Page excerpt =
▼▼▼

This chapter covers a range of general-purpose data models for data storage and querying. Before going to data models, we have to first cover a bit of normalization.

Normalization

Let's consider the example of LinkedIn profile. A candidate profile contains an industry type and region of work. We can model both of them as free text or represent it as a standardized list (candidate for normalization). The most important advantages of standardizing are

• Ease of update : Can correct the values in a single place
• Better Search : Easy to find people belonging to a single region or industry

This is referred to as normalization in databases. The values are assigned an id and referred in all other relationships.

Hierarchical Model

This was the first database model as part of IBM's Information Management system. Data was organized as tree of records and each record was connected to other records through links. The major limitation of this model was that it modelled only one to many relationships.

Considering the LinkedIn example, in hierarchical model we would have to represent person record containing industry and region as text inside the record. This would be inefficient for search as we have to scan all the person records to find people belonging to a particular industry.

Network Model

The network model was standardized by a committee called the Conference on Data Systems Languages (CODASYL) and implemented by several database vendors. This supported children with multiple parents i.e many to many relationships.

Now for the above example, we can make industry and region as parents for the person record which leads to efficient searches. This addressed the modelling problem for search but lead to access path problem. Each record can have multiple links and querying records meant understanding the entire navigational path of the record.

Relational Model

Relational model laid out the data as collection of tuples(rows) under a relation (table). Some columns are marked as indexes or foreign keys. The main idea is to hide the implementation behind a clean declarative interface with the use of Query optimizer. Query optimizer automatically decides which parts of the query to execute in which order, and which indexes to use. The access path problem is offloaded to the query optimizer from the application developer.

▲▲▲

Data block =
▼▼▼

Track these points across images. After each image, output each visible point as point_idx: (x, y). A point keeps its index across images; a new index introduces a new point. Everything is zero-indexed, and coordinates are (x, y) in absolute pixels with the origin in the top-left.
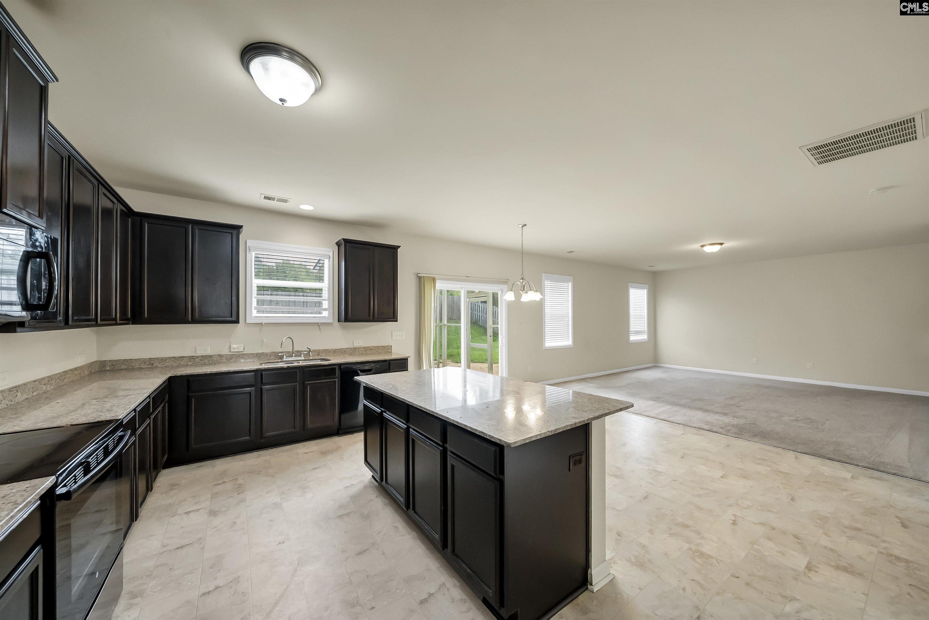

▲▲▲

Questions to answer =
a – In the data models notes, which committee standardized the network model?
b – Rewrite the data models notes from "Let's consider the" to "one to many relationships.", replacing "standardized list" with "controlled vocabulary".
c – Continue the data models notes from the point where they end.

Response list =
a – The Conference on Data Systems Languages (CODASYL).

b –
Let's consider the example of LinkedIn profile. A candidate profile contains an industry type and region of work. We can model both of them as free text or represent it as a controlled vocabulary (candidate for normalization). The most important advantages of standardizing are

• Ease of update : Can correct the values in a single place
• Better Search : Easy to find people belonging to a single region or industry

This is referred to as normalization in databases. The values are assigned an id and referred in all other relationships.

Hierarchical Model

This was the first database model as part of IBM's Information Management system. Data was organized as tree of records and each record was connected to other records through links. The major limitation of this model was that it modelled only one to many relationships.

c –
NoSQL

Object Relational mismatch was the main factor towards the NoSQL movement. Considering LinkedIn profile, the person's resume is a single object and it is better to represent the data as a single record rather than a set of relationships. There were other driving forces also beyond the birth of NoSQL movement

• Greater Scalability and higher throughput beyond relational databases
• Open Source over commercial products
• Schema Flexibility

Even NoSQL databases are not completely schema less. Relational Databases enforce schema on write whereas NoSQL enforces schema on read. We will cover two subsets of data models under NoSQL movement.

Document Databases

These are in similar vein to Hierarchical databases except they used the concept of foreign key or identifier for related records. That identifier is resolved at read time by using a join or follow-up queries. The main advantage here is the data locality i.e. an entire document or record is accessed when needed.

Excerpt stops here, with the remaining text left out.